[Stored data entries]
- - -

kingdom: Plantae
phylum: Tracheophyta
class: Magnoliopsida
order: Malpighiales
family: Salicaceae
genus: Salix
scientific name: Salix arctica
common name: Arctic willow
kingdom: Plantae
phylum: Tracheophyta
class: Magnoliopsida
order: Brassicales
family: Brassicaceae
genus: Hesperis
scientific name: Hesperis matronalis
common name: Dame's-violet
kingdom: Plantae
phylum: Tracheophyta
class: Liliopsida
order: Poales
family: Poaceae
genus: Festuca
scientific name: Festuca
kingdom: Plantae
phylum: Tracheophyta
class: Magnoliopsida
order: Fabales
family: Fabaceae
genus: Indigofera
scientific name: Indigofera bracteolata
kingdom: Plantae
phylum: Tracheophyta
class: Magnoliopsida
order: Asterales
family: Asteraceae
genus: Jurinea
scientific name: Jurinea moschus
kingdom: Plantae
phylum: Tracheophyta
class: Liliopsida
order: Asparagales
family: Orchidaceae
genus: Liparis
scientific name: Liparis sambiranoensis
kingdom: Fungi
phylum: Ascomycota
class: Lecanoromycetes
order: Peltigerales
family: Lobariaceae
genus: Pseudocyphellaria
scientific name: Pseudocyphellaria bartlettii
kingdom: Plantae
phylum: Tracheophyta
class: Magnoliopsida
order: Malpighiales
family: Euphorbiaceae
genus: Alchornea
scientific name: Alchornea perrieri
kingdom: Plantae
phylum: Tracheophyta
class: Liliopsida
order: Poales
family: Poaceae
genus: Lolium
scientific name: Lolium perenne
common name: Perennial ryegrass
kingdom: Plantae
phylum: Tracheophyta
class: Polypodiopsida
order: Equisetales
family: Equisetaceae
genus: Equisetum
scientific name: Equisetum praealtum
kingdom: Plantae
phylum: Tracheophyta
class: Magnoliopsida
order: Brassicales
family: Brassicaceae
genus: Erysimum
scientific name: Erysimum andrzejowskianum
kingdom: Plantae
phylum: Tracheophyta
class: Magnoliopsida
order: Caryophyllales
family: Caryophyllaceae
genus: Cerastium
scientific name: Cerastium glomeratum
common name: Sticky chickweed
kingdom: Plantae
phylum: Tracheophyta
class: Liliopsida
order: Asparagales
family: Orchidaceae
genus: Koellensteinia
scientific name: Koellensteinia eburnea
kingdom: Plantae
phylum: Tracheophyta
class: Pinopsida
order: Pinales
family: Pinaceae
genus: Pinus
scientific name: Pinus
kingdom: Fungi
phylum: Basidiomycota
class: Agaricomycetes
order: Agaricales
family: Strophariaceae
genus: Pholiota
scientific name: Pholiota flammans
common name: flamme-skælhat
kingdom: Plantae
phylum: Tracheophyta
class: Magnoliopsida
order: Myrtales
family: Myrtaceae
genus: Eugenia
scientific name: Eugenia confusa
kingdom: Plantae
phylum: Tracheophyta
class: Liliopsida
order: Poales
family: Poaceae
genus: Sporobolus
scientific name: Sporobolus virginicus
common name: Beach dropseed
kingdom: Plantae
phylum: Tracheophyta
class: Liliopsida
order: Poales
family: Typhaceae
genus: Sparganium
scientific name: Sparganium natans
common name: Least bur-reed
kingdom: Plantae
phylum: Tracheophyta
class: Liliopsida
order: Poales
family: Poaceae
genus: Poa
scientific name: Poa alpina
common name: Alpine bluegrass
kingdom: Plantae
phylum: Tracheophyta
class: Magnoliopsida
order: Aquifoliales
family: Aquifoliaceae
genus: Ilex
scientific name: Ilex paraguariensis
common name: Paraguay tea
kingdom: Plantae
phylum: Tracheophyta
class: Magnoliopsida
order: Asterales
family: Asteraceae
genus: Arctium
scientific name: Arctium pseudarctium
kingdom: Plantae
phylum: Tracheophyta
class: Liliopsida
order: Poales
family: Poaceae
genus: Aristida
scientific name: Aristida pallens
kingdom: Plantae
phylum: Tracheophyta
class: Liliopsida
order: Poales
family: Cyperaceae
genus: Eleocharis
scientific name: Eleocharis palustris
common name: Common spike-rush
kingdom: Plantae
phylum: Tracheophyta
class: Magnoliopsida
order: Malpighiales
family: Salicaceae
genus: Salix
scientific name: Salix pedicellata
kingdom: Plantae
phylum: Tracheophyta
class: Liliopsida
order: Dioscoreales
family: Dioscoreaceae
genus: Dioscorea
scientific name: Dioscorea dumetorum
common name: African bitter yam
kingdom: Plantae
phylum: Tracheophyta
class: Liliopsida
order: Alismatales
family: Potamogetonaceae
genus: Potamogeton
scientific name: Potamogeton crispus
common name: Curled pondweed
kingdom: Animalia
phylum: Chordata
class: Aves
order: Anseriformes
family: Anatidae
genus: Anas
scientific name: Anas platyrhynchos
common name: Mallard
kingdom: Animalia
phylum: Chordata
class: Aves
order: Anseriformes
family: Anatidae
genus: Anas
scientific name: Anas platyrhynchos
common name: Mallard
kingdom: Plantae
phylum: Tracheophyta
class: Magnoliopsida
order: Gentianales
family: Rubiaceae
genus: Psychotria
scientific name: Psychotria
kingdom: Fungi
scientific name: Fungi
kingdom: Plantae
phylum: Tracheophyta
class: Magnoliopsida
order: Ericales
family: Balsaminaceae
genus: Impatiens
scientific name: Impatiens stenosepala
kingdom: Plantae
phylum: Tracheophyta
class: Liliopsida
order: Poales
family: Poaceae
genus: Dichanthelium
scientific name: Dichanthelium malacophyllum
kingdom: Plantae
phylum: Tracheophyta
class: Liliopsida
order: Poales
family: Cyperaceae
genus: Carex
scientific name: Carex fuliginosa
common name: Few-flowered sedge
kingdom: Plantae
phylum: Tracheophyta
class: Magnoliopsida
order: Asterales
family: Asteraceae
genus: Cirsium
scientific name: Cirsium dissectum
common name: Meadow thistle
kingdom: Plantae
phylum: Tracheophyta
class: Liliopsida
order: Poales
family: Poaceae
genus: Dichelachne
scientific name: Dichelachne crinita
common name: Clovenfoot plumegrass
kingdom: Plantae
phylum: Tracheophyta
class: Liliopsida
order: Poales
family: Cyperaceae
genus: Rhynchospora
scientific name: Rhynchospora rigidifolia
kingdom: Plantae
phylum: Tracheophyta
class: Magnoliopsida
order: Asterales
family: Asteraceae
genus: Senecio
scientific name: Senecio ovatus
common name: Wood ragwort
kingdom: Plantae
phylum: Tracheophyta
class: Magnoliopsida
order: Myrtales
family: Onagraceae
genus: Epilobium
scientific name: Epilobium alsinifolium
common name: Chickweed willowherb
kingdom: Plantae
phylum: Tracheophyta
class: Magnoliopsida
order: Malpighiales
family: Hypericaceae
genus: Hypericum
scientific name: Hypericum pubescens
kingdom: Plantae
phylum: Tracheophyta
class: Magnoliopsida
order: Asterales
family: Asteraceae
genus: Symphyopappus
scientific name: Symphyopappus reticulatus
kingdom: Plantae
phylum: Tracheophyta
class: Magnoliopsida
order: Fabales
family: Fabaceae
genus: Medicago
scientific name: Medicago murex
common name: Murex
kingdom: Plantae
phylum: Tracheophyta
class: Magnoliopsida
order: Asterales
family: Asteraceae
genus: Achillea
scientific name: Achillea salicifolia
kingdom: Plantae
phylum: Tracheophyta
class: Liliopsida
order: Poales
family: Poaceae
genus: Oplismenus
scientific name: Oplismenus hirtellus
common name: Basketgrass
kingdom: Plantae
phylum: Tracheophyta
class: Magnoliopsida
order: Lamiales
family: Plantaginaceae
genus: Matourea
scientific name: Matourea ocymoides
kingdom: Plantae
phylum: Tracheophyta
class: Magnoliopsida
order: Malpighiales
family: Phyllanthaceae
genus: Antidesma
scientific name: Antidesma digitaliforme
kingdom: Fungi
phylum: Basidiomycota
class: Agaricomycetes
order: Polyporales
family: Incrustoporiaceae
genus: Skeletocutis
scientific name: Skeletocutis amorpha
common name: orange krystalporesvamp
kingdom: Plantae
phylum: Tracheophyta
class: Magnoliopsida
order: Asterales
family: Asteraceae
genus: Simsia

- - -

WORK TO DO: Rewrite everything from the line containing "scientific name: Matourea ocymoides" down to the end of the items, changing "phylum" to "division" and keeping the rest the same.

SOLUTION:
scientific name: Matourea ocymoides
kingdom: Plantae
division: Tracheophyta
class: Magnoliopsida
order: Malpighiales
family: Phyllanthaceae
genus: Antidesma
scientific name: Antidesma digitaliforme
kingdom: Fungi
division: Basidiomycota
class: Agaricomycetes
order: Polyporales
family: Incrustoporiaceae
genus: Skeletocutis
scientific name: Skeletocutis amorpha
common name: orange krystalporesvamp
kingdom: Plantae
division: Tracheophyta
class: Magnoliopsida
order: Asterales
family: Asteraceae
genus: Simsia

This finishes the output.